TGFB1 disrupts formation of CLENDO capillary-like structures (CLSs). (A) To perform capillary morphogenesis assays, CLENDO cells were plated (5×10⁴ per well) in growth medium on 48-well plates coated with Matrigel (0.15 ml; 8 mg/ml). Cells were pretreated with or without SB-431542 (SB, 1 μM) for 30 minutes followed by treatment with TGFB1 (1 ng/ml). Pictures were taken under a phase-contrast microscope after 8 hours of incubation at 37°C. CLS formation was quantified as (B) the total length of CLS, (C) the number of CLS and (D) the number of CLS branch points per low-power field. Results are presented as a percentage of measurements obtained in the controls (CTL). Data shown represent four independent experiments each performed in duplicate with similar results (mean ± s.e.m., n=4, *P<0.001). (E) MTT assay of CLENDO cells plated on Matrigel and treated for 24 hours with or without TGFB1 (1 ng/ml) or TNFα (50 ng/ml). Some cells were pretreated (30 minutes) with SB-431542 (1 μM) prior to addition of TGFB1. Data are expressed as the percent cell viability compared to the control group. Data shown represent three independent experiments each performed in triplicate (mean + s.e.m., n=3, *P<0.05).

Fig. 6.

Effect of TGFB1 on CLENDO viability when plated on fibrillar collagen type I. (A) Morphology of CLENDO cells after plating (5×10⁴ per well) in growth medium on 48-well plates coated with fibrillar collagen type I gels (0.15 ml; ~2.4 mg/ml). Plated cells were pretreated with or without SB-431542 (SB, 1 μM) for 30 minutes followed by control media (CTL) or TGFB1 (1 ng/ml).

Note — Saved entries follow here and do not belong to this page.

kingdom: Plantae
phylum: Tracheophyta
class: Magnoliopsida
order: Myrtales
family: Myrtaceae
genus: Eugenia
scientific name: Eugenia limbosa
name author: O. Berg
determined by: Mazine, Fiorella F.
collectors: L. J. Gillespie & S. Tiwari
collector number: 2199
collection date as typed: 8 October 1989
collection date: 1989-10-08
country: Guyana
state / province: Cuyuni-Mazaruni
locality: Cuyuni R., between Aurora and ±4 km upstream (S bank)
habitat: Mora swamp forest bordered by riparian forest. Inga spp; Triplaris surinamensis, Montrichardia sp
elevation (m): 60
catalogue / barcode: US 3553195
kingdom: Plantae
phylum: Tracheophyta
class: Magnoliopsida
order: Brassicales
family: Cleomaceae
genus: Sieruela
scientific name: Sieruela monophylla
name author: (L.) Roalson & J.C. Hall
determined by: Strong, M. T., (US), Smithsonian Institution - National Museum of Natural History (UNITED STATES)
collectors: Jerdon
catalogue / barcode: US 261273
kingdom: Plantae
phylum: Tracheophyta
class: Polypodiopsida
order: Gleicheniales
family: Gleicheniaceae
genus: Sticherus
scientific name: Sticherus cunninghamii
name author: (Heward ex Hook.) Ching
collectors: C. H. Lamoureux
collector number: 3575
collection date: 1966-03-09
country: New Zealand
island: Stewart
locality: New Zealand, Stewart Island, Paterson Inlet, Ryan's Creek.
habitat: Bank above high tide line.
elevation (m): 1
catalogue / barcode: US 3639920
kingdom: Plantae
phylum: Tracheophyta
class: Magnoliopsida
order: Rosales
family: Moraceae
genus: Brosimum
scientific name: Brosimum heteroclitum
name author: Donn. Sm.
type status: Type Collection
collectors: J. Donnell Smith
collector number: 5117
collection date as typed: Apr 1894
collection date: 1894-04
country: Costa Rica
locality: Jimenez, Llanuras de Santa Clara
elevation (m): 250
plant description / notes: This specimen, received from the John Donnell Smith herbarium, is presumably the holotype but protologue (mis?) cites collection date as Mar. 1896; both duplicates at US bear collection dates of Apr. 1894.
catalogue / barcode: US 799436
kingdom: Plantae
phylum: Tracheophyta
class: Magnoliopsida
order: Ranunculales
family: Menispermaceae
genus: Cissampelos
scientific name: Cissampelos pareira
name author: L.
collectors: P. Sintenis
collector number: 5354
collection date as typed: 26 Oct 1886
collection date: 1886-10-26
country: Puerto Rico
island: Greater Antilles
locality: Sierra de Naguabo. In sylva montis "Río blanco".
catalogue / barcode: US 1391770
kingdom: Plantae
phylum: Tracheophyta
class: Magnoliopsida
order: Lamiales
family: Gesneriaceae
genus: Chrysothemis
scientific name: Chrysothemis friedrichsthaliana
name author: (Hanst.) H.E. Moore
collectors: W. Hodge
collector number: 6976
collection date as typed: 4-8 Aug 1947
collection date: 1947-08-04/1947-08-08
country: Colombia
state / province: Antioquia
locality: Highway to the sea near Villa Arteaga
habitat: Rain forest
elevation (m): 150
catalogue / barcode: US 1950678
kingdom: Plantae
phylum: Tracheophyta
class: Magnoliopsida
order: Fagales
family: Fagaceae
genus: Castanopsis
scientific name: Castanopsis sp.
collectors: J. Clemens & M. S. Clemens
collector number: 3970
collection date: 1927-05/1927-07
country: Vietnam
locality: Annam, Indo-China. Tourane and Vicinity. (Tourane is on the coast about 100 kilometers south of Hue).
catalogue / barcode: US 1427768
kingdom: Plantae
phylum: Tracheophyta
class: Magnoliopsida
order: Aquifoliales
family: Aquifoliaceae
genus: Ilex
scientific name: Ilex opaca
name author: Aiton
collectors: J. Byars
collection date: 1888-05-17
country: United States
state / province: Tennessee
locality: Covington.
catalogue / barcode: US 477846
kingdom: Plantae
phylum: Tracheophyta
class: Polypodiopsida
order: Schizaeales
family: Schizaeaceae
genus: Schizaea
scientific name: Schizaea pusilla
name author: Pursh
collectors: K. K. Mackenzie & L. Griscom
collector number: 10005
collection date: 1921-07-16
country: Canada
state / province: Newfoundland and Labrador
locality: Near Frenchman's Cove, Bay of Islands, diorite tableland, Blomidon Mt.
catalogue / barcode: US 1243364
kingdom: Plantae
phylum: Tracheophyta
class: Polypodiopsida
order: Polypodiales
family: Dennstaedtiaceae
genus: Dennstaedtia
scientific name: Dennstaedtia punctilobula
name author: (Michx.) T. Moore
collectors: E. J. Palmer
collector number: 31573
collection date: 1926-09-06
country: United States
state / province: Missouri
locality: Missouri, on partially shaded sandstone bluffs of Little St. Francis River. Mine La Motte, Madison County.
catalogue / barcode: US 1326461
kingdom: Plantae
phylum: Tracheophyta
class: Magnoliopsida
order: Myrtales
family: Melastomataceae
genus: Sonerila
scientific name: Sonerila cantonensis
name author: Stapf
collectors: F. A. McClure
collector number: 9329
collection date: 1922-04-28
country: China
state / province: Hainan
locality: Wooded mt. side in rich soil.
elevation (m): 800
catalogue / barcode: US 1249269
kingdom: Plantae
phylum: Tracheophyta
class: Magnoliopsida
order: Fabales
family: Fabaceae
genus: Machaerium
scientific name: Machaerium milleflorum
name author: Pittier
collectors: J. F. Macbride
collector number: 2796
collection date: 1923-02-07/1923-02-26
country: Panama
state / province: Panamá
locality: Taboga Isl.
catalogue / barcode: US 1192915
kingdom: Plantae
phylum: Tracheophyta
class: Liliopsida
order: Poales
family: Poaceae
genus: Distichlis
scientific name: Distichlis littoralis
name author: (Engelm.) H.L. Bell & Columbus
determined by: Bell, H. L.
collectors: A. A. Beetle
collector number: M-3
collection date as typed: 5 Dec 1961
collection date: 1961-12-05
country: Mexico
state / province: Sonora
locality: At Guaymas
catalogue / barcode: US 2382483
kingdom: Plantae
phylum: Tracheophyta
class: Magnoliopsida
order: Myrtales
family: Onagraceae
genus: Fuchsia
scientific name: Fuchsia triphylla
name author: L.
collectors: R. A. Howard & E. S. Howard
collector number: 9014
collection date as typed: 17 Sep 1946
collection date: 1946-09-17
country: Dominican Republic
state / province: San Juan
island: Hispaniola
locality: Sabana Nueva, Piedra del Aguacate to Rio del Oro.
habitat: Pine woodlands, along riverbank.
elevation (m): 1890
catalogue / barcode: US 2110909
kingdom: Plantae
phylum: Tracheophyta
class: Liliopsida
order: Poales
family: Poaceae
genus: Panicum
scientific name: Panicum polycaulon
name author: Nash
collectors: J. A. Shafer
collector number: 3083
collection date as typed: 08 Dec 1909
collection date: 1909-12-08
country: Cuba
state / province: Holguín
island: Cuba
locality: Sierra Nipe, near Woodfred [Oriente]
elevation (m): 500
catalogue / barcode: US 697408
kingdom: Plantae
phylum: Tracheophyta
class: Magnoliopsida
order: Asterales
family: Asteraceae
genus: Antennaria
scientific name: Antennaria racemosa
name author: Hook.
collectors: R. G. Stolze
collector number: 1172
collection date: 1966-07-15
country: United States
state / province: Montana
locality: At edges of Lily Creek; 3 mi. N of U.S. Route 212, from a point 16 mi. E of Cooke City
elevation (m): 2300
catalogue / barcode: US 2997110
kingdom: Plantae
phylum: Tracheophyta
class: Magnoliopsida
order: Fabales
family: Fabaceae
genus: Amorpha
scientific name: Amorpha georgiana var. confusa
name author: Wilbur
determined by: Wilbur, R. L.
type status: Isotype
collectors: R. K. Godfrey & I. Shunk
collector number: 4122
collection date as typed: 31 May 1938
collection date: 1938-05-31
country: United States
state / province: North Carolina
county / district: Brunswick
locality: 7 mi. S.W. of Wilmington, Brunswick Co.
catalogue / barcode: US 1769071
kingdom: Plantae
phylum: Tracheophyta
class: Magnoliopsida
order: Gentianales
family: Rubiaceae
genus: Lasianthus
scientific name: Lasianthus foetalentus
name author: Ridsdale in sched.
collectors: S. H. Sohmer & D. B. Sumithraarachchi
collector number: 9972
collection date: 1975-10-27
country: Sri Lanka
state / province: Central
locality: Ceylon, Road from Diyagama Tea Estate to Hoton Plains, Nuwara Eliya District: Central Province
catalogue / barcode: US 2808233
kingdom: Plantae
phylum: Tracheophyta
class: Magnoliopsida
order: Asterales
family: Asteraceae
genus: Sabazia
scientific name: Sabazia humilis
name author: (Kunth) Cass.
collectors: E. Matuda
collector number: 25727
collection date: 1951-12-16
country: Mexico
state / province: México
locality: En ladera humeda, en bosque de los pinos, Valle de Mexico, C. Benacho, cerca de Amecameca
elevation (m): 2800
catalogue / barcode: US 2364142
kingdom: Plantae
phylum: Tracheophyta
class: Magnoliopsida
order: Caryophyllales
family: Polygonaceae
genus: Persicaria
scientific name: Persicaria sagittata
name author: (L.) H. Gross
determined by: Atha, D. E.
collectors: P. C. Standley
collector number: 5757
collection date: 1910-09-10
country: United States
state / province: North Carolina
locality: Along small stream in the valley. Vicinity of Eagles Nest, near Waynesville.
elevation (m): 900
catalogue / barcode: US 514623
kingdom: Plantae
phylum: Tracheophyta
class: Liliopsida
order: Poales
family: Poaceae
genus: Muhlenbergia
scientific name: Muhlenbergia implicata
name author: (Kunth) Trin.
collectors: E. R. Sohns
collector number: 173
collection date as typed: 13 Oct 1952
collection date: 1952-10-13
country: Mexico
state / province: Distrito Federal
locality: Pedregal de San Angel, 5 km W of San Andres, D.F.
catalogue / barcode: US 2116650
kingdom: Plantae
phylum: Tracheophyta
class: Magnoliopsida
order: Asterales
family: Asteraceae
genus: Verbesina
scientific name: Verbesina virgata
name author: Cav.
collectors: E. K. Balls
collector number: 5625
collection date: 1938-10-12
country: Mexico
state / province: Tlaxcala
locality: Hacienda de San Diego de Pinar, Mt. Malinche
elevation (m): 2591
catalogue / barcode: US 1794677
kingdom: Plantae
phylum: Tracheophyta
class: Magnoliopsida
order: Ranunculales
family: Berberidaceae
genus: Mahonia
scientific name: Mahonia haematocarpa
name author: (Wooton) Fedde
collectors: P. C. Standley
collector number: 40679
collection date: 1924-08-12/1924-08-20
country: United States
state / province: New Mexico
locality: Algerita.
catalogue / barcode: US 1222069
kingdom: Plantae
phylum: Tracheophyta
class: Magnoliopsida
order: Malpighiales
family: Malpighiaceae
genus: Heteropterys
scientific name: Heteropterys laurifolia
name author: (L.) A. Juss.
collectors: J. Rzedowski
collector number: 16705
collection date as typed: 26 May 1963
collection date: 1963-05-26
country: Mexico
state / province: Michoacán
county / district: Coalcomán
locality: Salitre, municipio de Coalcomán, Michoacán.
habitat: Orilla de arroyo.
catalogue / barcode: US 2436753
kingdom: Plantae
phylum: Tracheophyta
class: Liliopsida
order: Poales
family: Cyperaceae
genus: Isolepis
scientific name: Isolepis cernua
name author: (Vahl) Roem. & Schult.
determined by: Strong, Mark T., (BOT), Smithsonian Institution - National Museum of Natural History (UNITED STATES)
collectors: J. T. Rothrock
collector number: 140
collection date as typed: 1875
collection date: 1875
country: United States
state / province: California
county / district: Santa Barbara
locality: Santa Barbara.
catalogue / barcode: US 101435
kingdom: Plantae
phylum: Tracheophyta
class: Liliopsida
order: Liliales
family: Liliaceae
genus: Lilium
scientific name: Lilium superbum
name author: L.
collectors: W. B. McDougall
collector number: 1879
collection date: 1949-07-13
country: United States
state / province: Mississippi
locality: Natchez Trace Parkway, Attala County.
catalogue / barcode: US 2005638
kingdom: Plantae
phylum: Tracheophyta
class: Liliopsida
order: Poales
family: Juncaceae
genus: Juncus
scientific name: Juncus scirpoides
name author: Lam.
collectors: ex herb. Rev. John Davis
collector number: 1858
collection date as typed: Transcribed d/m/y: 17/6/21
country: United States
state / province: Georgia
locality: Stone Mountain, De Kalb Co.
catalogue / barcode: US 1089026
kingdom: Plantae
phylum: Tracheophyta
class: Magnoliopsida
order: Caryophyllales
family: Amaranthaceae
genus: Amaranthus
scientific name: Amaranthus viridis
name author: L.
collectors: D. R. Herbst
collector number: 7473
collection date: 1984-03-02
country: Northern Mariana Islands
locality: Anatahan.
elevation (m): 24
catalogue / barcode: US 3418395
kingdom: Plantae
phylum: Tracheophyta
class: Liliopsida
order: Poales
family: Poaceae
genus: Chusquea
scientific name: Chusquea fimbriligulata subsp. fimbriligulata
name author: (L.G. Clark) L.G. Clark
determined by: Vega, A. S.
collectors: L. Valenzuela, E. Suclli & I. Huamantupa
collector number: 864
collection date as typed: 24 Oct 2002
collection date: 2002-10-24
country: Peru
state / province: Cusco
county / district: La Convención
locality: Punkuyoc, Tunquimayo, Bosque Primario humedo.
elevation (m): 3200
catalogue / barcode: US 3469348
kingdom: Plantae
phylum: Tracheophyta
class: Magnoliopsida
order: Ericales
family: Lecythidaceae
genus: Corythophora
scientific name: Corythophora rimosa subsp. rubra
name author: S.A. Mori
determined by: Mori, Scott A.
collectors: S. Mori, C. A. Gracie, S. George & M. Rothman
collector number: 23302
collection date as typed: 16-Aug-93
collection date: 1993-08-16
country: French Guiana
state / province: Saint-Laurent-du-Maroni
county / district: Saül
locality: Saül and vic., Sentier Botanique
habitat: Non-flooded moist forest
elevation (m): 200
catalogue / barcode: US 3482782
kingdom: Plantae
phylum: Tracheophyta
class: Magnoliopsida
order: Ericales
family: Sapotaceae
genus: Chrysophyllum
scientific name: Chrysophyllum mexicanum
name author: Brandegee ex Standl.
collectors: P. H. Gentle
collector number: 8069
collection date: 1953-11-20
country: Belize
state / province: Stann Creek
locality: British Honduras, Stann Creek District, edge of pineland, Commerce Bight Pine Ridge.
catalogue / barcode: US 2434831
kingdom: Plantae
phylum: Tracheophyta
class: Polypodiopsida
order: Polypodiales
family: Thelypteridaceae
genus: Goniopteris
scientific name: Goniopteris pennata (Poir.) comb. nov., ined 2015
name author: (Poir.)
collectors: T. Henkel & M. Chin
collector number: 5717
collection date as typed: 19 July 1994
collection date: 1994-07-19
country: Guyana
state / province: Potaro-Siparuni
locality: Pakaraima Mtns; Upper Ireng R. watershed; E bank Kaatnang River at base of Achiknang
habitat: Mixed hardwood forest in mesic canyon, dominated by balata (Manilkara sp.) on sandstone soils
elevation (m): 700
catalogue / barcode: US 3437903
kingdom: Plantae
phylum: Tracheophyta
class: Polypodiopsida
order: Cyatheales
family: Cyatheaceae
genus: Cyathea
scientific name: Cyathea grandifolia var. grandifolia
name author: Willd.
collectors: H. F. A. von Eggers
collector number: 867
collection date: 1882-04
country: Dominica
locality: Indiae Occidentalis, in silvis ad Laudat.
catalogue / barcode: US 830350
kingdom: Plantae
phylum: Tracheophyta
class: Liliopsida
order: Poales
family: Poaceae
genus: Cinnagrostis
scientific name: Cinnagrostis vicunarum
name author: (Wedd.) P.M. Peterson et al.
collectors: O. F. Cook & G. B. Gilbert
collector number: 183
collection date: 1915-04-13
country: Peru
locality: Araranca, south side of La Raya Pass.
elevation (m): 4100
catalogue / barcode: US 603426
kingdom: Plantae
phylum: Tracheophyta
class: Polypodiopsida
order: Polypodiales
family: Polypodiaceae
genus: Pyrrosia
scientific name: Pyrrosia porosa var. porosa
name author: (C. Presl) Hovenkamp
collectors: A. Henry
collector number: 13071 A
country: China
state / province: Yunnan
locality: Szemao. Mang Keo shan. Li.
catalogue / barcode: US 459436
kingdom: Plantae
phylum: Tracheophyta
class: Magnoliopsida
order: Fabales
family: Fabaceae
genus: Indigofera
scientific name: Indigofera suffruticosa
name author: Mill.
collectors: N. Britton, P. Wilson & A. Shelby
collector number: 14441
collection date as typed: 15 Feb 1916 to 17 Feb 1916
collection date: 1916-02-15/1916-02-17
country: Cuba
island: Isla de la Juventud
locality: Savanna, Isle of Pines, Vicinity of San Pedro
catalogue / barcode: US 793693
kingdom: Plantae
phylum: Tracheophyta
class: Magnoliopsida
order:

Pictures were taken under a phase-contrast microscope after 48 hours incubation at 37°C. (B) Caspase-3 and caspase-7 activity was measured after 24 hours of treatment using the Caspase–Glo 3/7 assay kit. Data are expressed as a percentage of the caspase activity observed in controls. Data shown represent three independent experiments each performed in triplicate with similar results (mean + s.e.m., n=3, *P<0.05).

Fig. 7.

TGFB1 causes loss of VE-cadherin from cellular junctions. (A) Confluent monolayers of CLENDO cells were pretreated with or without SB-431542 (1 μM) for 30 minutes followed by treatment with control medium (CTL) or TGFB1 (1 ng/ml) for 48 hours. VE-cadherin expression (red) was determined by immunofluorescence. In control-treated cells, VE-cadherin was localized at cell–cell contacts (arrows). In TGFB1-treated cells, VE-cadherin localization at cellular junctions was irregular (arrowheads) and gaps between cells appeared in the confluent monolayer (arrowheads). (B) The expression of the endothelial cell markers VE-cadherin, eNOS and CD31 was examined by western blotting. β-actin was used as a loading control.

Fig. 8.

TGFB1 increases the permeability of CLENDO cell monolayers. CLENDO cells were grown to confluence on membrane inserts (3 μm pore). Cells were pretreated with or without SB-431542 (SB, 1 μM) and then treated with control medium (CTL) or TGFB1 (1 ng/ml) for 24 hours. (A) Monolayer permeability was measured by determining the fluorescence of the bottom chamber medium at the indicated times after the addition of the fluorescent tracer molecule FITC–dextran to the top chamber. Data represent mean ± s.e.m. of fluorescence from a representative experiment performed in triplicate. (B) At the end of the assay, monolayers were fixed and stained with crystal violet to show equivalent density of CLENDO monolayers.